3 Tips to Facilitate a Strategic Status Meeting & Build Credibility

#1 - Do you meet with your manager regularly?

The first tip is to have the status meeting.

So many people miss this opportunity, either because they don't see the value or their boss doesn't.

If you don't meet with your manager, why? If the answer is because 

  • you want to be autonomous, or 
  • you both have so much on your plate to fit this in, or
  • your manager didn't ask you for a recurring status meeting so nothing is set, or
  • you really don't like your manager and want to avoid him/her at all costs. 

Regardless of the reason, you are missing a critical opportunity to establish a connection, to ensure alignment, and to build your reputation as someone who delivers.

Take this opportunity to recommend a regular status call. It can be weekly, bi-weekly, or monthly but be sure it's regular.

#2 - Don't be a Detailed Dolly or Passive Paul

Tip #2 is to check your mindset as you plan for and facilitate the meeting, to manage how you perceive yourself and how your manager perceives you.

When I managed employees, some would come in to my office with a blank sheet of paper and sit there passively wondering what I would tell them, teach them, or ask them to do. 

And, I saw this approach across the board, from leaders all the way down to individual contributors.

The Passive Paul type came across as if they didn't care, and that they'd do the same thing in front of a customer, which doesn't establish credibility or trust.

Other employees would come into my office with a list of 100 questions and updates. The good news was that they had prepared (probably for hours), but it was not effective.

I dreaded all that detail, and helping them to sift through to find what was important. I didn't have time for them to throw all of this spaghetti at me, and to help them figure out what should stick.

The Detailed Dolly came across as if they didn't have good decision-making skills or ability to synthesize. 

As a manager and leader, both types of employees were missing the mark. 

As a leader, have you experienced this range of employees too?

Instead, use the status meeting as an opportunity to manage your manager's perception of you.

Think through this - how do you want to be seen?

  • As someone who is self-managing and in control?
  • As someone who can facilitate a meeting, to get to the decisions and key updates effectively?
  • As someone who can organize and synthesize information?
  • As someone who is able to identify and articulate risks and 1-2 options to mitigate them?
  • As someone who can be trusted to meet with other internal leaders and also with customers?
  • As someone your manager can rely on?

#3 - Strategically prepare for the meeting

Tip #3 is so simple yet so frequently skipped or avoided. Prepare for the meeting. And, prepare in a strategic way.

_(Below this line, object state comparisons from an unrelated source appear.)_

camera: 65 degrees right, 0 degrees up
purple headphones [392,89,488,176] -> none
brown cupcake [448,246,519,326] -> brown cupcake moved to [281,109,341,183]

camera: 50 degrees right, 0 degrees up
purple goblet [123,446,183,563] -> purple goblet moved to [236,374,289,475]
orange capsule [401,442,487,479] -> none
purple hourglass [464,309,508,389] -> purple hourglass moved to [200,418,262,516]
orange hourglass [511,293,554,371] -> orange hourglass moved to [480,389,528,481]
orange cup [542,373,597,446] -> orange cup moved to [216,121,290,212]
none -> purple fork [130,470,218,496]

I've heard these excuses so many times:

  • I didn't have time to put everything together for this or
  • I've been working on deadlines and prepping for this meeting was lower in priority or
  • I was hoping the meeting would be cancelled so I was caught flat-footed when it wasn't (they didn't actually say this out loud, but I know they were thinking. I've taken this chance myself before too and it's backfired).

None of this is a valid reason for not being prepared.

This status meeting is your opportunity to demonstrate why you're a leader in the organization and why you should be trusted.

  • Don't skip the prep.
  • Don't mail it in.
  • Don't tell yourself it doesn't matter, even if you think your boss doesn't care.

Instead, ask yourself key questions as you're preparing, to make sure you're focused on value and outcomes.

Spend 20 minutes writing this out. It will put you into a different frame of mind when you're prepping the content for your status meeting. 

  1. How are you over-delivering?
  2. How are you adding value?
  3. What would it take to blow your bosses' mind?
  4. What results do you want to create for yourself?

Then, after you've created value-based foundation from which to work, plan out and write the content of your status report.

Tip for your first status meeting: There are so many different formats available, find one that works for you. Get your manager's buy-in that it's a great format so that you don't have to revisit how the information is organized in every status meeting going forward.

Finally, go back and read what you've written.

  • Are you communicating the value you've delivered since the last call? hint: use as many numbers as possible.
  • Have you raised the risks and mitigation opportunities?
  • Have you synthesized the key questions and decisions you need him/her to make?